HTML5 web workers for binding jQuery events (what about IE?)
HTML5 workers is a very interesting concept for avoiding a locked up user-interface.
For a shop application I'm listing a larger amount of product-widgets for which I have to activate functionality, using jQuery bindings.
Would I be able to use web workers to perform this task so that the page will re开发者_如何学JAVAsponsive much sooner?
The support for web workers is lacking in IE but would be be possible to implement/simulate something simular until support arrives?
I found this implementation for IE and older browsers http://code.google.com/p/ie-web-worker/
Yes, web workers don't lock the DOM, so using them speeds up rendering.
The only alternative to web workers is using a succession of short functions called with window.setTimeout, but this will lock the DOM.
edit: the ie alternative you found isn't quite the same. Because it doesn't perform pre-emptive multitasking (how can it), if you run a long running script the browser will think the page had crashed whereas it wouldn't in chrome, firefox etc.
So basically, because you need to access the DOM. Split your tasks up into fairly large parts (50ms at most) then put each part in a window.setTimeout and let the browser schedule them. If the parts are too small the browser will waste time.
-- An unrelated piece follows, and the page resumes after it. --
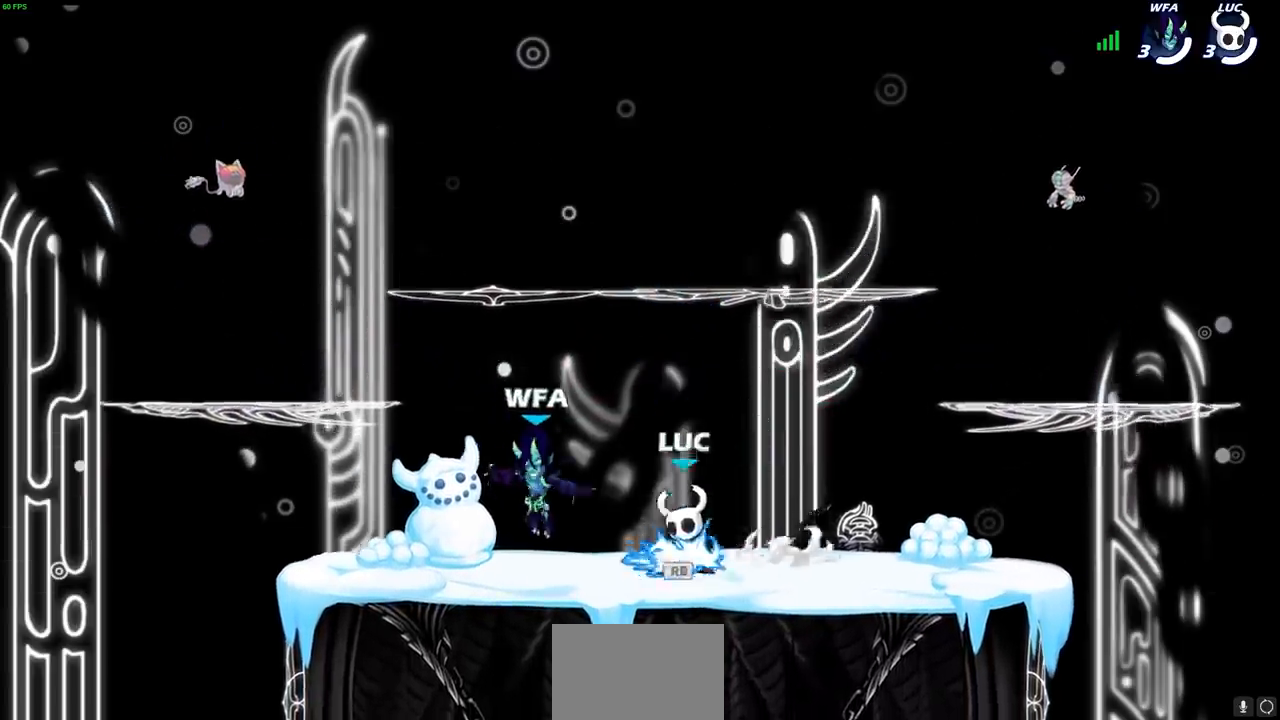
{"buttons": [], "left_stick": "right", "right_stick": "center", "events": [[33, "R1", "up"], [83, "R2", "down"], [100, "CROSS", "down"], [233, "CROSS", "up"], [250, "R2", "up"], [333, "CROSS", "down"], [367, "left_stick", "center"], [417, "left_stick", "right"], [450, "CROSS", "up"]]}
Web workers will be useful if you're doing long running scripts. Offloading long running scripts to a "worker" process will keep your UI responsive, as the worker won't block your UI. Unfortunately, I'm not aware of any great shims / polyfills for web workers for IE (unless the IE user has Google Gears installed). I've found that the best way to keep your app responsive is to use web workers for browsers that support it, but degrade to using setTimeout (about every 100ms) for browsers that don't.